To the right of the candelabrum on the right side of the doorway stood a heavy “library” table with a blue vase full of fresh cinerarias, the blue vase and blue flowers against the blue wall producing a ghostly effect—the shadows of vase and blossoms more visible and distinct than the things themselves. Above this blue ghost was a very large and brightly colored photograph in a massive frame. It depicted a barren hill crowned with the ruins of a large stone building, of which only (what once had been) the foundation of a tower retained any semblance of its original form. At the bottom of the frame a small brass plaque had been let into the wood, and this was engraved with the words Viana do Castelo, presumably to guide any tourist who might wish to visit the site.

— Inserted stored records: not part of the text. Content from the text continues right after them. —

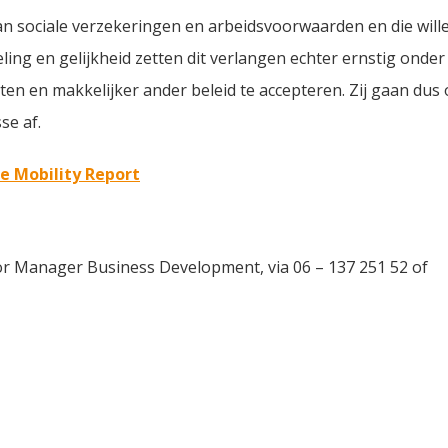
n sociale verzekeringen en arbeidsvoorwaarden en die will
ing en gelijkheid zetten dit verlangen echter ernstig onde
ten en makkelijker ander beleid te accepteren. Zij gaan dus
se af.
e Mobility Report
r Manager Business Development, via 06 – 137 251 52 of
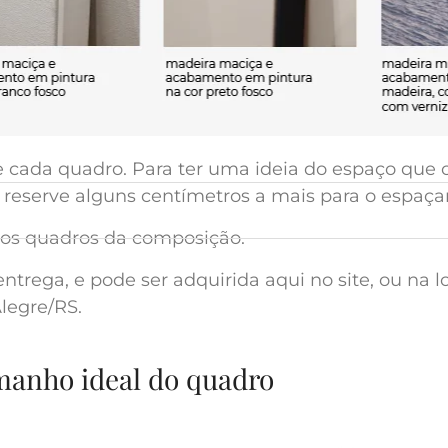
de cada quadro. Para ter uma ideia do espaço qu
reserve alguns centímetros a mais para o espaça
 dos quadros da composição.
ntrega, e pode ser adquirida aqui no site, ou na l
legre/RS.
amanho ideal do quadro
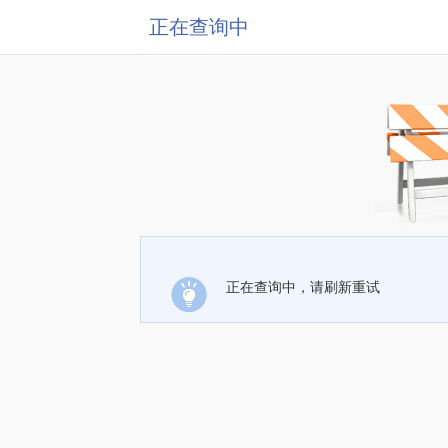
正在查询中
正在查询中，请刷新重试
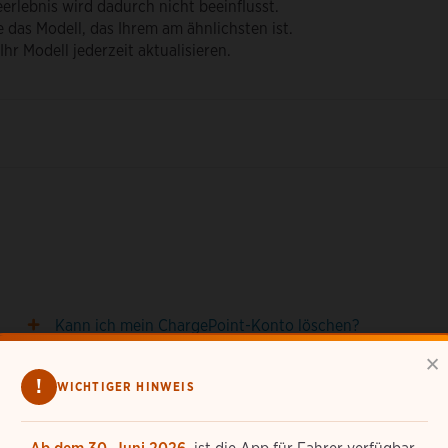
rlebnis wird dadurch nicht beeinflusst.
 das Modell, das Ihrem am ähnlichsten ist.
Ihr Modell jederzeit aktualisieren.
Kann ich mein ChargePoint-Konto löschen?
×
!
WICHTIGER HINWEIS
Wie erhalte ich eine ChargePoint-Karte?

Next to the candelabrum on the left of the door stood one of the twenty-three large leather-covered chairs which dotted the floor of the room—empty despite the invitation of a small table positioned near its right arm at a height convenient to hold a drink—above this chair was a second photograph of exactly the same size and shape as the first, framed in the same way. It depicted a barren hill topped with the tumbled ashlars of another (but equally demolished) stone building. The atmosphere of this photograph was so similar to that of the first that it was only after a careful process of ratiocination that the viewer (if he troubled) convinced himself that it was not a picture of the same ruin from a different angle, though in fact the two held no detail in common but the bright Portuguese sky. The plaque at the base of this second frame read: Miró.

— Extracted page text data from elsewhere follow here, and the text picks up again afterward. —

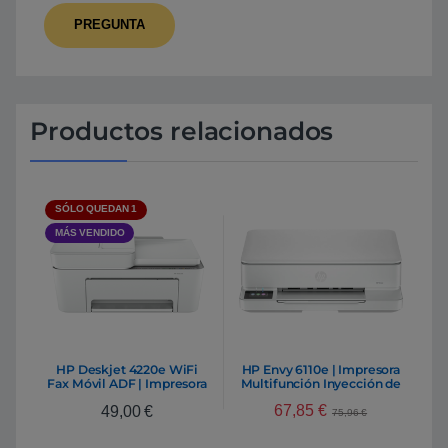
Productos relacionados
SÓLO QUEDAN 1
MÁS VENDIDO
HP Deskjet 4220e WiFi
HP Envy 6110e | Impresora
Fax Móvil ADF | Impresora
Multifunción Inyección de
Multifunción Inyección
Tinta WiFi A4 Color 4800 x
67,85
€
49,00
€
1200 DPI
75,96
€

The south wall held three doors, each of them smaller than the large door in the north wall that gave access to the remainder of the hotel, and each leading to a bedroom–sitting room with a bath. The leftmost (east) bedroom looked down into the patio garden of the hotel, and the central bedroom out (south) toward a wing of this patio, with a wall and a street beyond. All the bedrooms were comfortably furnished with carpets and chairs and (in each case) a large double bed, but this central bedroom had, in addition, a vidlink terminal which Lewis’s executive assistant, Peters, would use several times that night. It was a wardrobe-sized gray machine with a screen, a printer, a speaker, keys for coding the addresses of others, and various switches; it had been built by United Services Corporation, the company which employed Peters, as well as Lowell Lewis and Miss Morris and Donovan. (Five foot eight, 230 pounds, thinning blond hair, European sales manager for United Services, a good salesman and a hard worker, he felt he didn’t really have to worry if U.S. went down—hell, he’d lived in Europe for the past eight years, his wife was Belgian, and he spoke Flemish, German, and Swedish like he owned them, and he had connections all over, and half a dozen European firms would be tickled pink to lay their hands on him. He was right too.)
The west wall was entirely of glass and showed the Atlantic Ocean. Because the sun was low now, Peters (a middle-sized young man with a camouflaged face—Peters was one of those people who look a little Jewish but probably aren’t, and he played a good game of lacrosse) had drawn gray velvet drapes across this ocean, but later Clio Morris would open these drapes in order to see the stars.